Freshman Caity Kubicek didn’t even have to serve detention in order to reap the benefits of the new St. Thomas Breakfast Club.
Breakfast Club participants freshmen Caity Kubicek, Ben Van Ort and Aileen Conway work together to solve a cryptogram puzzle. The three week program started Monday, Feb. 27, and will conclude Friday, March 16. (Anastasia Straley/TommieMedia)
St. Thomas’ psychology department and the Health and Wellness Center combined expertise to create the Breakfast Club, a program open to freshmen students that promotes healthy lifestyles.
“I really feel a lot better,” Kubicek said. “I’ve created this cycle, and that’s what they want you to do–go to sleep and wake up around the same time and live healthy.”
The program was developed by assistant professor of psychology Roxanne Prichard and Health Educator Birdie Cunningham. Prichard said that the club’s name was partially influenced by the classic ‘80s movie “The Breakfast Club.”
“In the movie, a group of unrelated students come together and talk. They’re in detention, which is where we differ. In the process of talking through things, they learned a lot about each other and a lot about themselves, so it was a useful template. It also makes sense–we’re eating breakfast,” Prichard said.
The three-week program featured St. Thomas experts and professors giving informal lectures on a variety of subjects, including nutrition, friendship, finances and alcohol. The topics were chosen based on the results of the Wellness Center’s student health survey.
The group focuses on first-year students and teaching them about assistance the university offers.
“We wanted freshmen early on in their academic careers to give them advice that we think a lot of students don’t stumble upon until they’re juniors or seniors,” Prichard said. “There are a lot of resources on campus that they don’t necessarily know about, and in retrospect, would be really helpful if they had learned about early on.”

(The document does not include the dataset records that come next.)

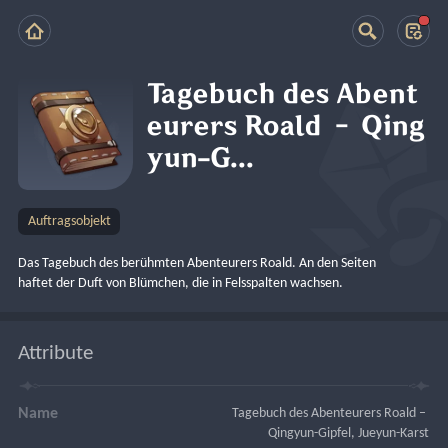
Tagebuch des Abent
eurers Roald – Qing
yun-G...
Auftragsobjekt
Das Tagebuch des berühmten Abenteurers Roald. An den Seiten 
haftet der Duft von Blümchen, die in Felsspalten wachsen.
Attribute
Name
Tagebuch des Abenteurers Roald – 
Qingyun-Gipfel, Jueyun-Karst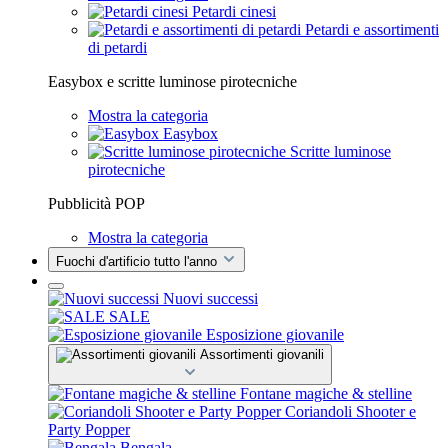
Petardi cinesi
Petardi e assortimenti
di petardi
Easybox e scritte luminose pirotecniche
Mostra la categoria
Easybox
Scritte luminose
pirotecniche
Pubblicità POP
Mostra la categoria
Fuochi d'artificio tutto l'anno
Nuovi successi
SALE
Esposizione giovanile
Assortimenti giovanili
Fontane magiche & stelline
Coriandoli Shooter e
Party Popper
Bengala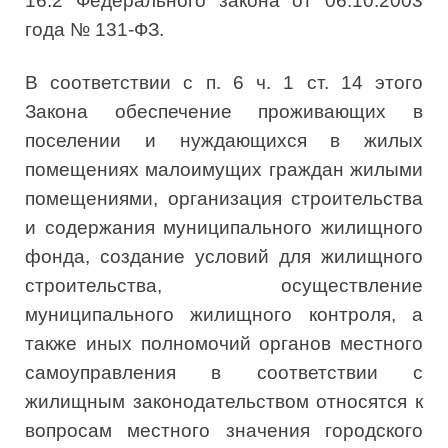
16.2 Федерального закона от 06.10.2003
года № 131-ФЗ.
В соответствии с п. 6 ч. 1 ст. 14 этого
Закона обеспечение проживающих в
поселении и нуждающихся в жилых
помещениях малоимущих граждан жилыми
помещениями, организация строительства
и содержания муниципального жилищного
фонда, создание условий для жилищного
строительства, осуществление
муниципального жилищного контроля, а
также иных полномочий органов местного
самоуправления в соответствии с
жилищным законодательством относятся к
вопросам местного значения городского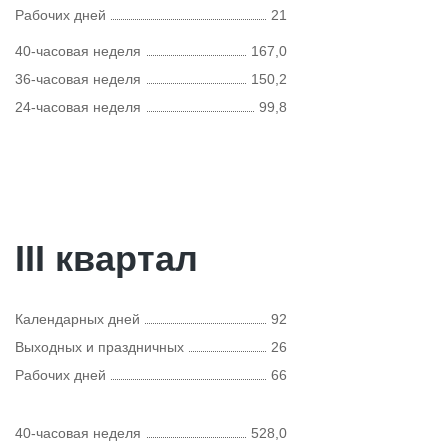
Рабочих дней
21
40-часовая неделя
167,0
36-часовая неделя
150,2
24-часовая неделя
99,8
III квартал
Календарных дней
92
Выходных и праздничных
26
Рабочих дней
66
40-часовая неделя
528,0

Kubicek commended the organizers for their willingness to help.
“It’s very casual,” Kubieck said. “Every day we write down a question we might have about the topic, and they make sure it’s answered at the end.”
Freshman Jesse Stone echoed Kubicek’s praise for the program.
“I think it’s good information for college students,” Stone said. “We’re so stressed, and we have so much going on; by getting up early, getting into a cycle and eating breakfast, we’re bettering our health.”
However, not all of the sessions adhere to a question-and-answer or lecture format.
“We went bowling one time at eight in the morning,” Kubicek said. “It was actually really refreshing.”
The Breakfast Club also scheduled optional Saturday meetings, sometimes including trips to local cafes.
“They’re (the professors) open to do things that we want to do too,” Kubicek said.
Stone said he thinks some practices taught in the segments should be made requirements for some classes.
“It opens your eyes to a lot of things, and it’s nice getting the information,” Stone said. “It’d be a good thing for everyone to incorporate at one point in time.”
The official club meetings conclude on Friday, March 16. Prichard and Cunningham will then evaluate the club experience. Depending on the results, they may add meetings throughout the year and consider creating similar groups.
Even if the group of nine does not schedule any further official meetings, Kubicek said they may be interested in meeting on their own.
“We’re getting close,” Kubicek said. “We want to continue it on after it ends, just meet at The View once a month.”